-S makes the option parser to not try parsing arguments as options
after "--" has appeared in the command line.
-A "-*" makes the option parser to not try parsing arguments as
options after the first non-option argument. The "-*" pattern means
that if there are unrecognized parameters that look like options
(i.e. start with a dash), those should not terminate the option
parsing.
The options were divided to multiple sets to prevent (or at least try
to prevent) completing e.g. --server after -s was already given. This,
however, caused problems, because after the user had written
"pactl --server foo", further completions stopped to work. The
"server" option set didn't contain any other options, so once Zsh
detected that the "server" option set was in use, it thought that no
other options were valid.
The special casing for "-s", "-n", "--server" and "--client-*" at the
end of _pactl_completion() was probably an attempt to deal with this
problem. Those special cases are unnecessary now that the option
specification given to _arguments is more correct.

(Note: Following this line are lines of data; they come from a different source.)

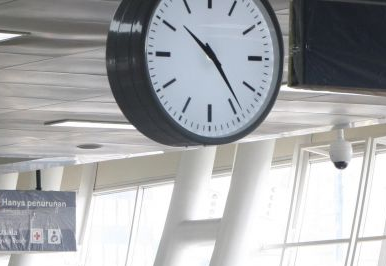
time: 10:23
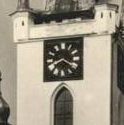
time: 8:20
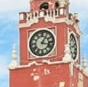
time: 1:17
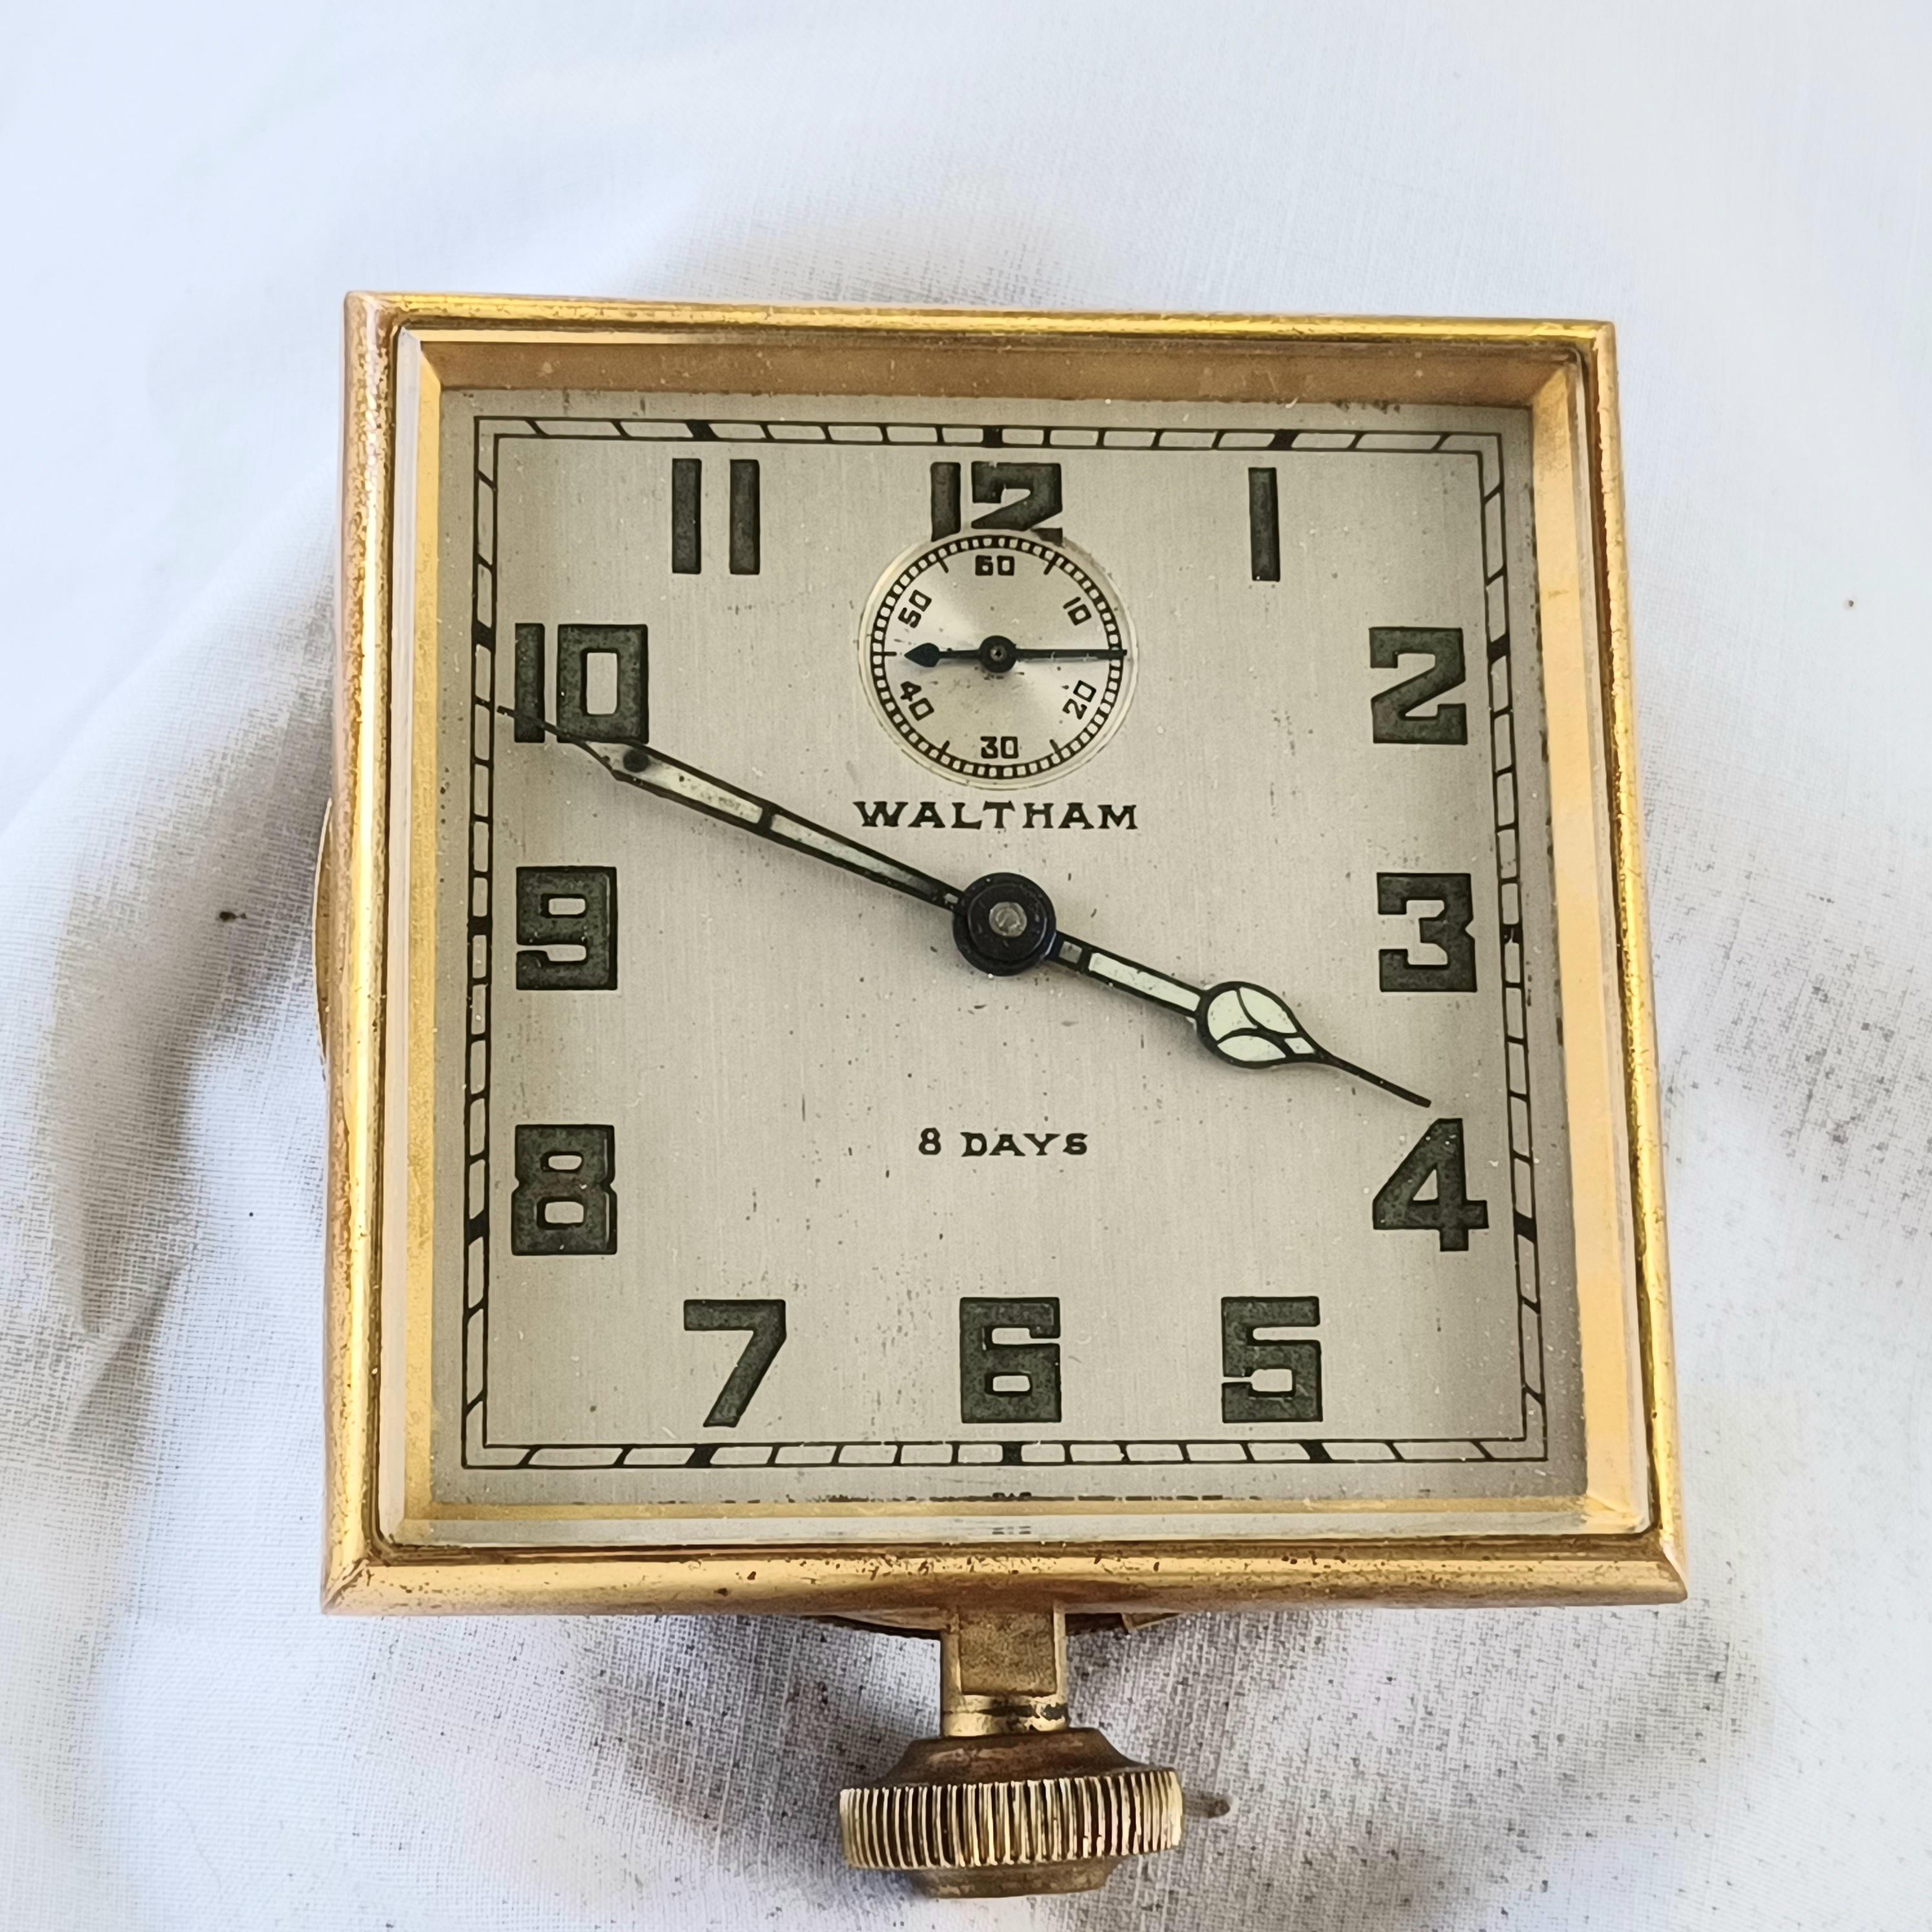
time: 3:48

_set_remote() is supposed to find out if a remote server has been
specified on the command line, but previously it only checked for -s
and ignored --server, causing the completion code to connect to the
local server instead when it should have connected to the remote
server to get the data for the completions.
This makes the Zsh completions work out-of-the-box. I also moved
pulseaudio-zsh-completion.zsh to zsh/_pulseaudio to be in line with
the common naming convention of Zsh completion files.